Все мы были захвачены необыкновенно тонким обаянием его личности, его простоты, его неумения "учить", "показывать". Не знали, как и о чем говорить… И он смотрел на нас, то улыбаясь, то вдруг необычайно серьезно, с каким-то смущением, пощипывая бородку и вскидывая пенсне и тут же внимательно разглядывая "античные" урны, которые изготовлялись для спектакля "Антигоны" Антон Павлович, когда его спрашивали, отвечал как-то неожиданно, как будто и не по существу, как будто и общо, и не знали мы, как принять его замечания — серьезно или в шутку. Но так казалось только в первую минуту, и сейчас же чувствовалось, что это брошенное как бы вскользь замечание начинает проникать в мозг и душу и от едва уловимой характерной черточки начинает проясняться вся суть человека.

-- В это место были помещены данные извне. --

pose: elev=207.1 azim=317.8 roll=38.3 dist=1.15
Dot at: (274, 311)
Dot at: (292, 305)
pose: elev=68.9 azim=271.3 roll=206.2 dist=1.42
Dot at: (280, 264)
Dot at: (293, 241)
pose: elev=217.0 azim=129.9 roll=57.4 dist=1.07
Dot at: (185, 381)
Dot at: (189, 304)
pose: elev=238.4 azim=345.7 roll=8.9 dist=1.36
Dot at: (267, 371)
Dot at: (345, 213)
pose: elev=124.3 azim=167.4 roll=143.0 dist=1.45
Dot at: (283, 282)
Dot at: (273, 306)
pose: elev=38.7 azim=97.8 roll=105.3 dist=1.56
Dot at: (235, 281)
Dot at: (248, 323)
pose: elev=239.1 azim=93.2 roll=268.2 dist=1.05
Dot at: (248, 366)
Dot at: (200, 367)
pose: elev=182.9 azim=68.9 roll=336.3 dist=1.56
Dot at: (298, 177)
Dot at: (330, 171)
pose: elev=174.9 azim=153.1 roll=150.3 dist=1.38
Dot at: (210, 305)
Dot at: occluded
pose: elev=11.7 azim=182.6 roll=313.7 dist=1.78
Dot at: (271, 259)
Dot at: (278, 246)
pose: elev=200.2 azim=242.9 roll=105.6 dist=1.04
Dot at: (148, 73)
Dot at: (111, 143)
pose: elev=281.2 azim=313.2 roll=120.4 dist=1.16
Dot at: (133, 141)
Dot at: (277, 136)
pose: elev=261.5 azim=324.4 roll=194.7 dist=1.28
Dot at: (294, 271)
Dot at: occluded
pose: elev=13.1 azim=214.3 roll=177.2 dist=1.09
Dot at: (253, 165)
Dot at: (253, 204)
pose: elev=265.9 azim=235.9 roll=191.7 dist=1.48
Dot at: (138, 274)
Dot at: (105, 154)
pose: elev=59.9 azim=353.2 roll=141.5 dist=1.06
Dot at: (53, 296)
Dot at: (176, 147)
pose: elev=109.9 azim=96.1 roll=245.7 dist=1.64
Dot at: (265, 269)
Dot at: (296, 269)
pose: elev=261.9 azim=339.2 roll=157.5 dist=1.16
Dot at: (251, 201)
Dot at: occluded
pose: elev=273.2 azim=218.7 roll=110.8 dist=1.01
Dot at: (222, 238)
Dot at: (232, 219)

Один из актеров, например, просил Антона Павловича охарактеризовать тип писателя в "Чайке", на что последовал ответ: "Да он же носит клетчатые брюки". Мы не скоро привыкли к этой манере общения с нами автора, и много было впоследствии невыясненного, непонятого, в особенности когда мы начинали горячиться; но потом, успокоившись, доходили до корня сделанного замечания.

И с этой встречи начал медленно затягиваться тонкий и сложный узел моей жизни.

Второй раз Чехов появился на репетиции "Царя Федора" уже в "Эрмитаже", в нашем новом театре, где мы предполагали играть сезон. Репетировали мы вечером в сыром, холодном, далеко еще не готовом помещении, без пола, с огарками в бутылках вместо освещения, сами закутанные в пальто. Репетировали сцену примирения Шуйского с Годуновым, и такими необычными казались звуки наших собственных голосов в этом темном, сыром, холодном пространстве, где не видно было ни потолка, ни стен, с какими-то грустными громадными, ползающими тенями… и радостно было чувствовать, что там, в пустом темном партере, сидит любимая нами всеми "душа" и слушает нас.

На другой день, в дождливую, сырую погоду, Чехов уезжал на юг, в тепло, в нелюбимую им тогда Ялту.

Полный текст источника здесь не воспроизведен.